La mortalité maternelle, c’est-à-dire les décès de femmes pendant la grossesse, l’accouchement ou dans les 42 jours suivant la fin de la grossesse, constitue un indicateur important de l’état de santé des femmes et de la performance du système de santé. Les Objectifs de développement durable ambitionnent de ramener le taux mondial de mortalité maternelle à moins de 70 décès pour 100 000 naissances vivantes d’ici à 2030. En 2023, tous les pays de l’OCDE enregistraient des taux de mortalité inférieurs à celui visé, avec un taux moyen de mortalité maternelle de 10.3 décès pour 100 000 naissances vivantes en 2023. Pour certains, dont le Danemark, l’Irlande, l’Islande, l’Italie, la Norvège, la Pologne, la République slovaque et la Suisse, le taux moyen sur trois ans était inférieur à 3 décès pour 100 000 naissances vivantes.
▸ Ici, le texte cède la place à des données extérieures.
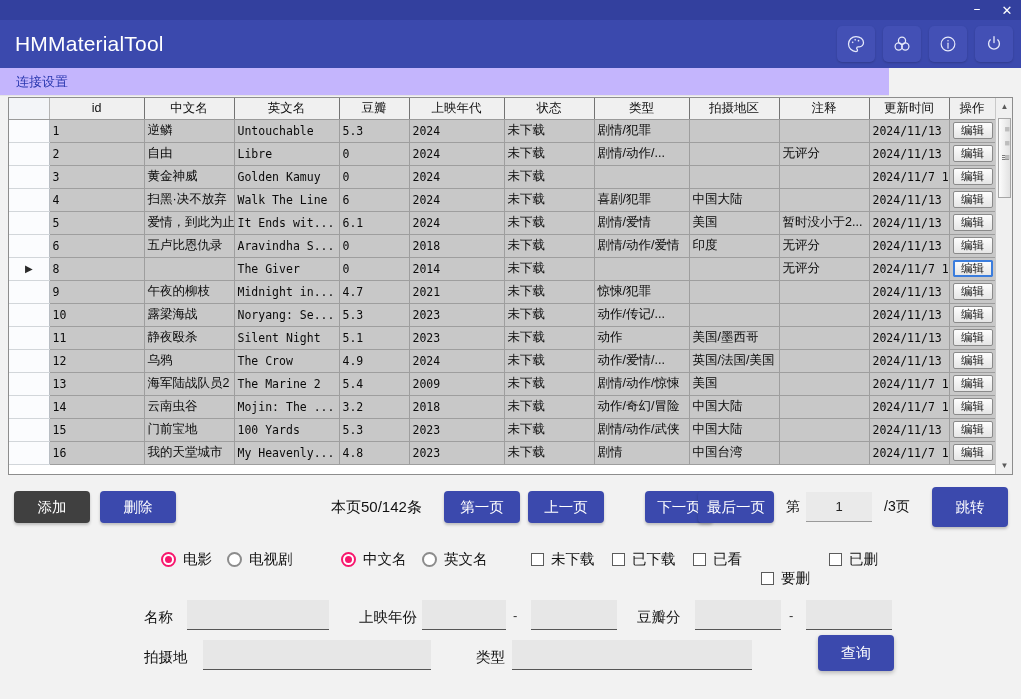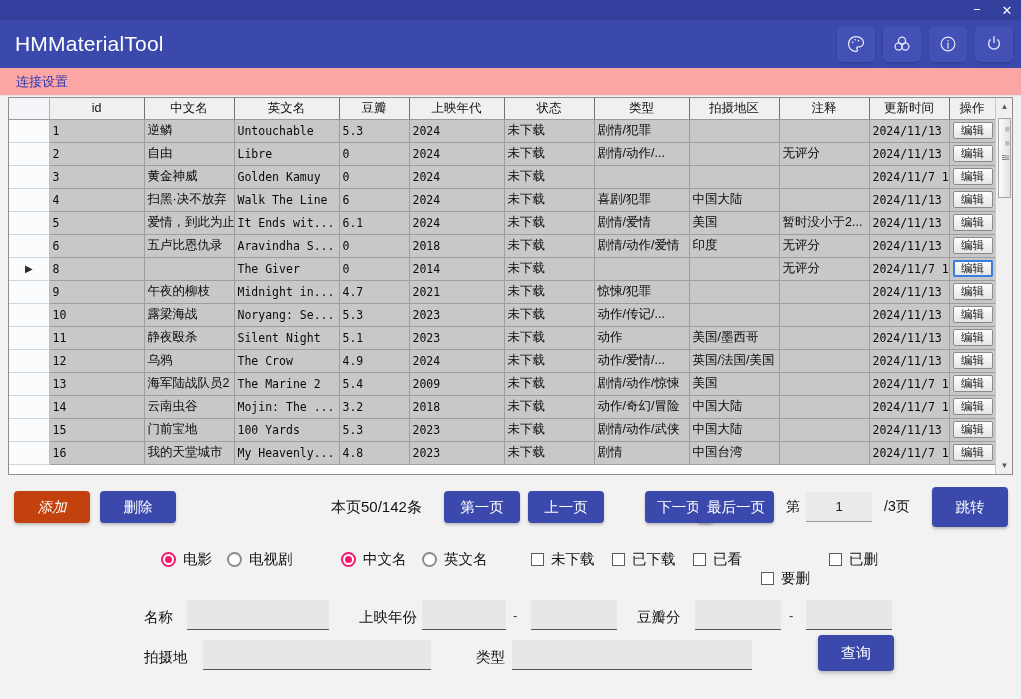--- a/index.html
+++ b/index.html
@@ -57,8 +57,8 @@
 
   
   .menustrip {
-    position: absolute; left: 0; top: 68px; width: 1021px; height: 28px;
-    background: #fca5a5;
+    position: absolute; left: 0; top: 68px; width: 889px; height: 28px;
+    background: #c4b5fd;
     display: flex; align-items: center;
     border-bottom: 1px solid #e4e4e4;
   }

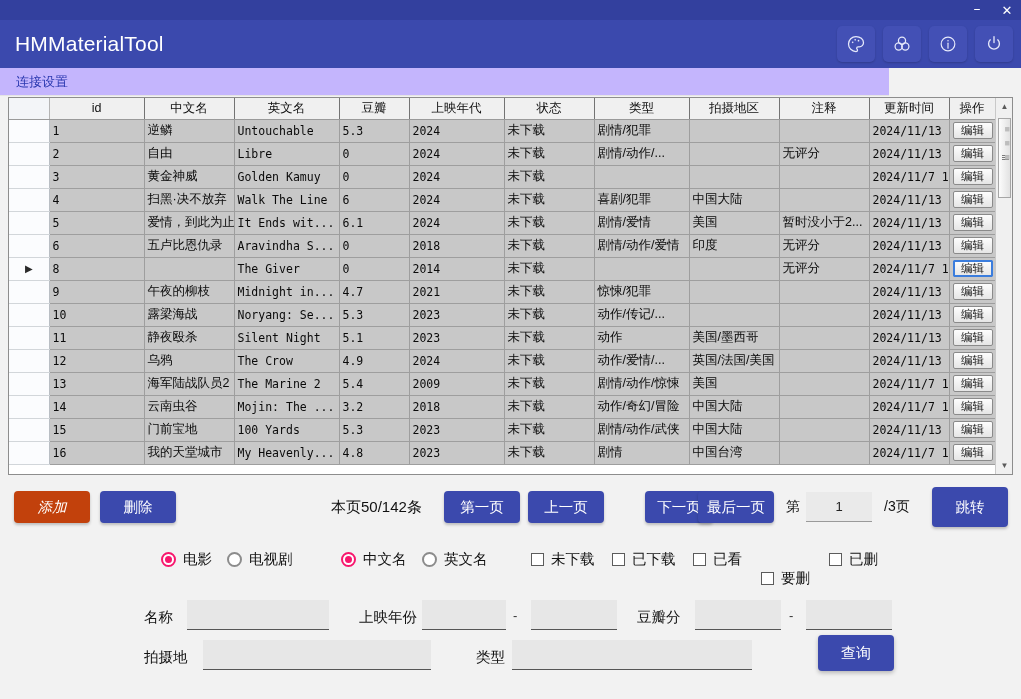--- a/index.html
+++ b/index.html
@@ -153,7 +153,7 @@
     box-shadow: 0 2px 3px rgba(0,0,0,.22);
     font-family: "Liberation Sans", sans-serif;
   }
-  .btn.light { background: #c2410c; font-style: italic; }
+  .btn.light { background: #404040; }
   .pagecount { font-size: 15px; color: #111; }
   .pagelabel { font-size: 14px; color: #111; }
   .pageinput {

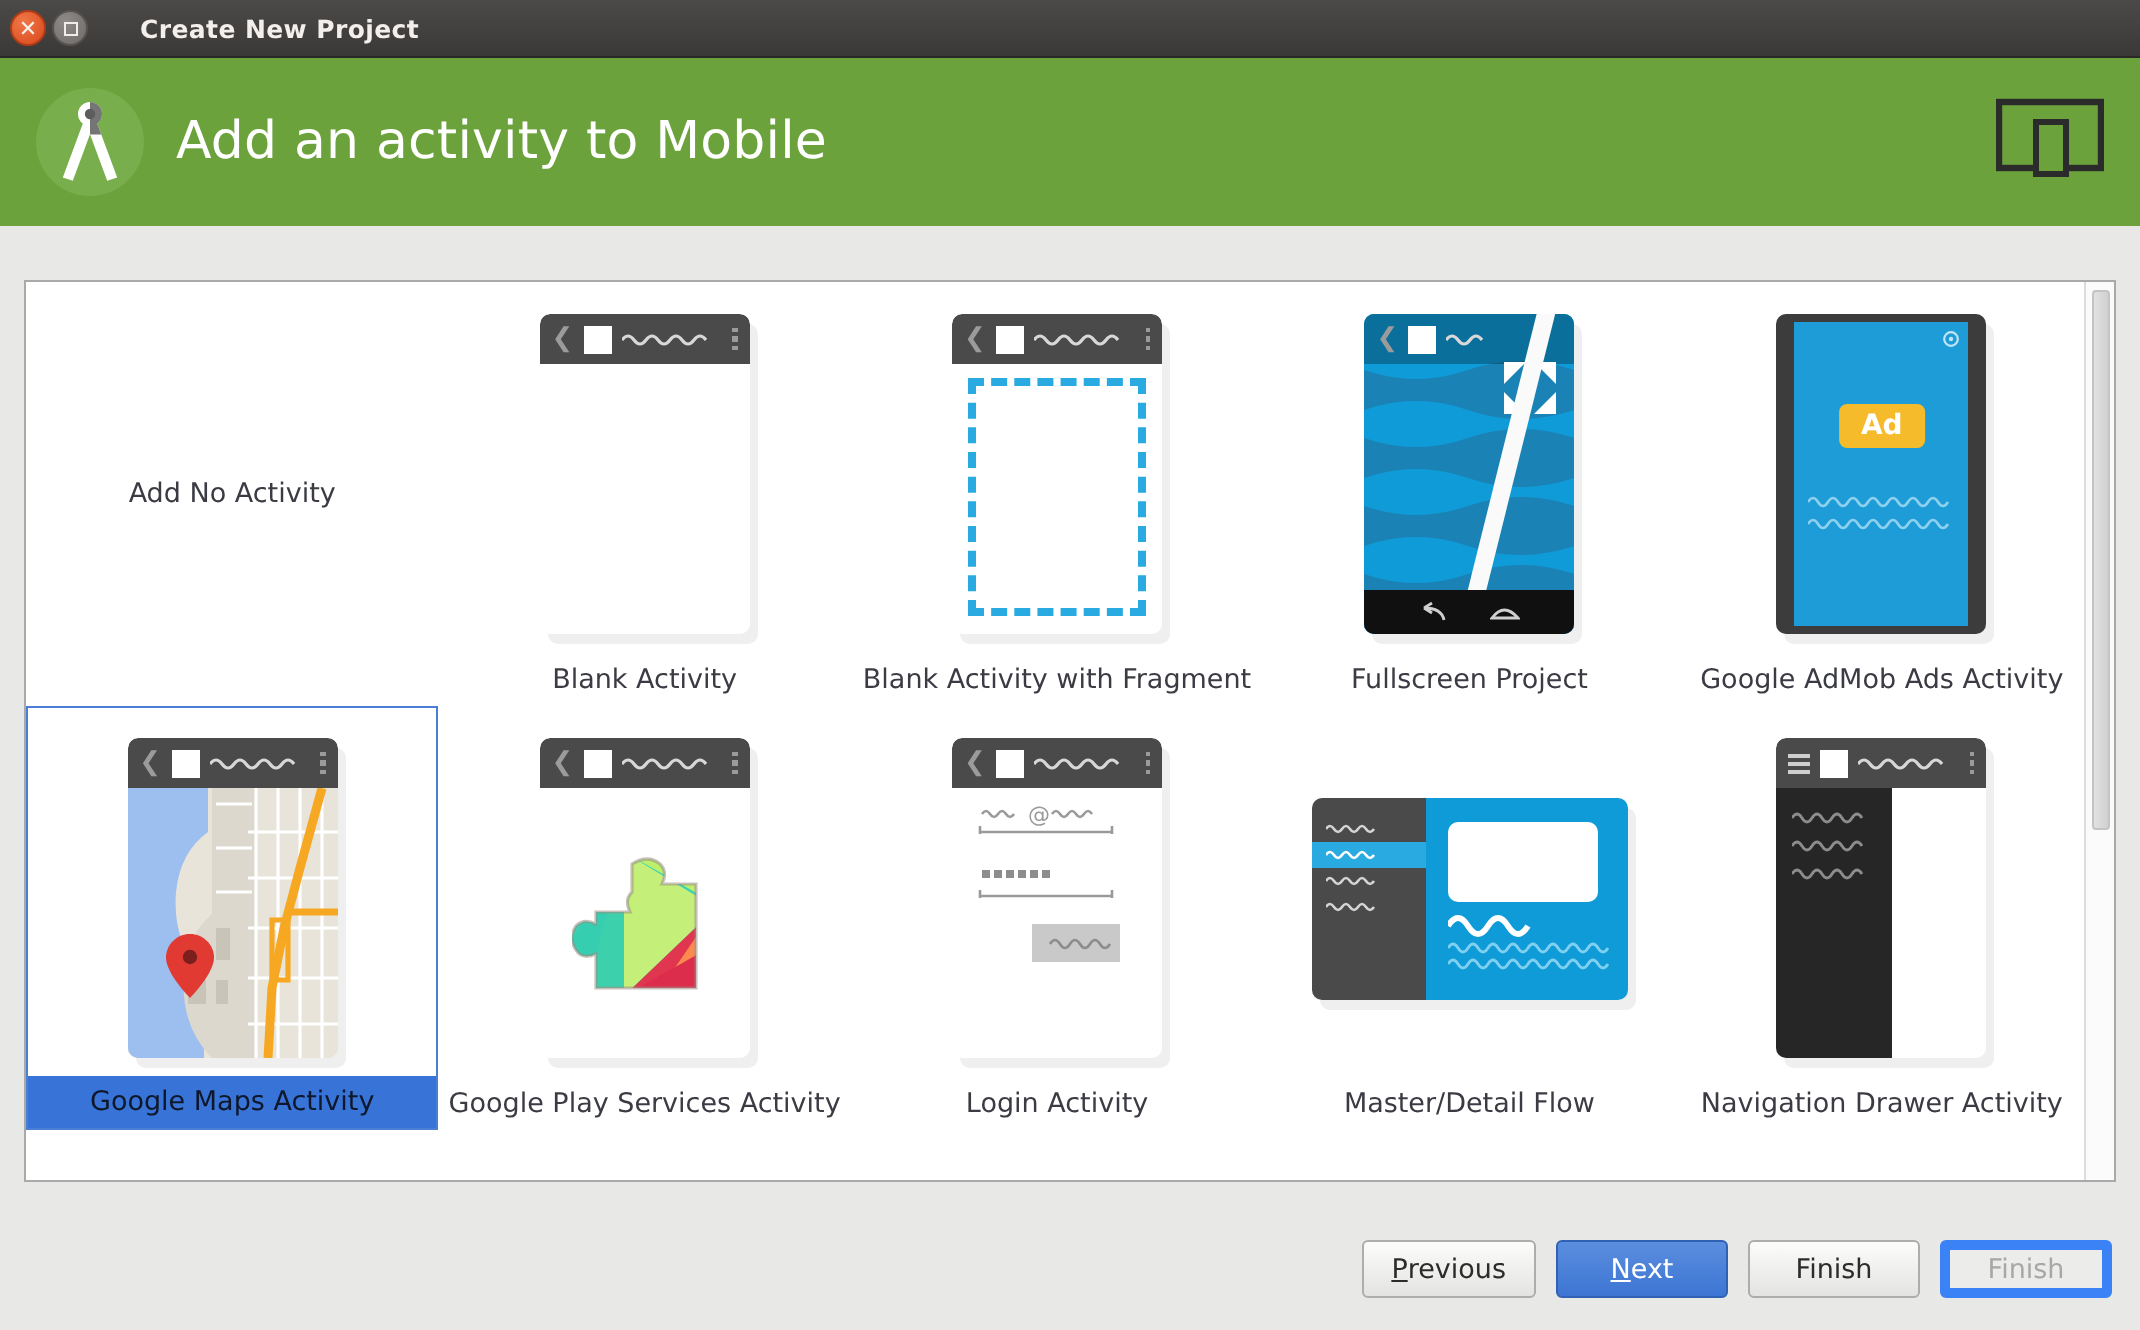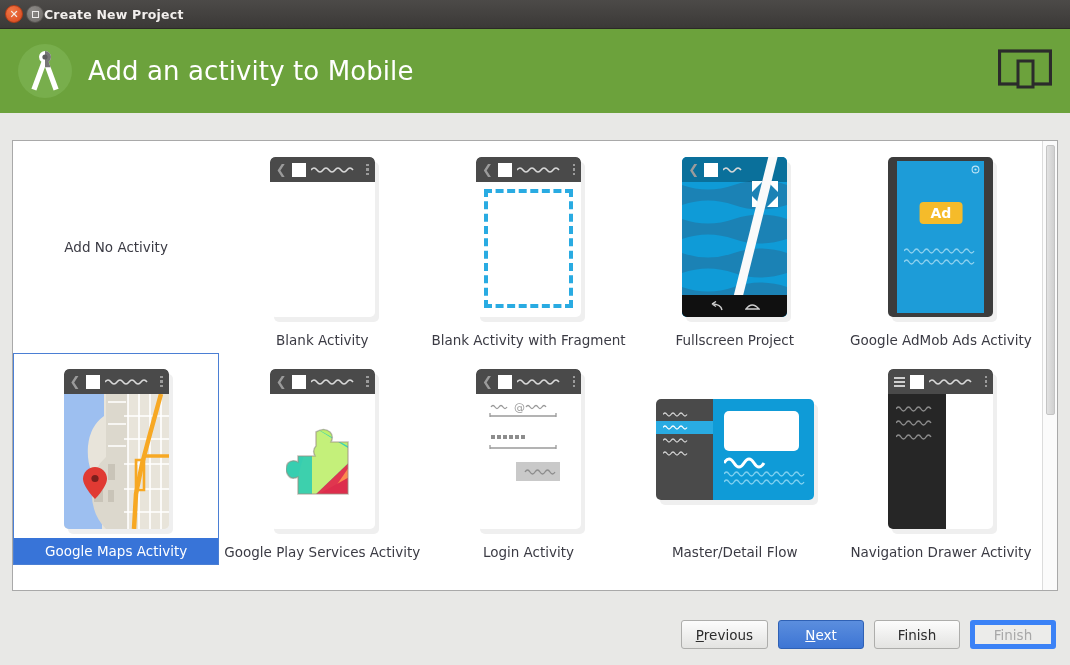--- a/index.html
+++ b/index.html
@@ -29,7 +29,7 @@
   .wb-max .sq { width: 7px; height: 7px; border: 1.5px solid #efeceb; }
   .titletext {
     color: #f2efed; font-size: 12.5px; font-weight: bold;
-    margin-left: 0; letter-spacing: .2px;
+    margin-left: 26px; letter-spacing: .2px;
   }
En Colombie, cependant, le taux de mortalité maternelle moyen sur trois ans était le plus élevé observé dans les pays de l’OCDE, à 59.5 décès pour 100 000 naissances vivantes. Le Mexique affichait lui aussi un taux de mortalité maternelle moyen sur trois ans particulièrement élevé, à 44.0 décès pour 100 000 naissances vivantes. Des taux supérieurs étaient également constatés dans quelques pays candidats à l’adhésion, notamment l’Argentine et le Pérou (Graphique 3.11).
Entre les périodes triennales 2011-2013 et 2021-2023, les taux de mortalité maternelle ont augmenté dans 18 pays de l’OCDE, et ce de manière très prononcée en Lettonie (Graphique 3.11). Les principales causes de mortalité maternelle dans bon nombre de pays à revenu élevé sont les maladies cardiovasculaires et les suicides ; le nombre de décès maternels est plus élevé parmi les femmes de moins de 20 ans ou de plus de 40 ans et parmi les femmes d’origine immigrée (Diguisto et al., 2022[1]).
La mortalité infantile, c’est-à-dire les décès d’enfants âgés de moins d’un an, traduit l’impact des conditions économiques, sociales et environnementales sur la santé des mères et des nourrissons, ainsi que sur l’efficacité des systèmes de santé. Des facteurs tels que l’éducation de la mère, la qualité des soins prénatals et de l’accouchement, la naissance prématurée et le poids à la naissance, les soins immédiats apportés aux nouveau-nés et les pratiques d’alimentation du nourrisson sont des déterminants importants de la mortalité infantile.
Pendant la période triennale 2021-2023, le taux de mortalité infantile s’établissait en moyenne à 4.0 décès pour 1 000 naissances vivantes dans les pays de l’OCDE, contre 4.1 pour 1 000 naissances vivantes en 2011-2013. La Finlande et le Japon affichaient des taux de mortalité infantile inférieurs à 2 décès pour 1 000 naissances vivantes en 2021-2023. Les taux moyens de mortalité infantile demeurent toutefois relativement élevés en Colombie (16.8 décès pour 1 000 naissances vivantes) et au Mexique (11.9 décès pour 1 000 naissances vivantes), ce qui témoigne de la corrélation qui existe entre mortalité maternelle et infantile. Parmi les pays candidats à l’adhésion/partenaires de l’OCDE, le taux moyen de mortalité infantile se situe aux alentours de 12 décès ou plus pour 1 000 naissances vivantes en Afrique du Sud, au Brésil, en Inde, en Indonésie et au Pérou, bien que ces pays l’aient considérablement réduit depuis 2011-2013, à l’exception du Pérou qui enregistre une hausse de 0.8 décès (Graphique 3.12) Alors que le taux moyen de mortalité infantile a diminué dans 35 pays de l’OCDE depuis 2011-2013, la France, l’Islande et le Luxembourg enregistrent une légère hausse, allant de 0.1 (Luxembourg) à 1.1 (Islande). En France, une augmentation du taux de mortalité infantile a été observée parmi les mères qui ont eu des grossesses multiples, celles qui résident dans les départements français d’outre‑mer et les mères âgées de 21 ans ou moins ou de 44 ans ou plus (Insee, 2025[2]).
Il est possible de réduire la mortalité infantile par des interventions appropriées et efficaces par rapport à leur coût : contact peau à peau immédiat entre la mère et le nouveau-né après l’accouchement, allaitement exclusif de la naissance aux six premiers mois, et méthode kangourou pour les bébés pesant 2 000 g ou moins. Les soins postnatals dispensés aux mères et aux nouveau-nés dans les 48 heures suivant la naissance, le bain différé jusqu’à 24 heures après la naissance et les soins à sec du cordon ombilical sont importants pour réduire la mortalité infantile dans les 28 premiers jours.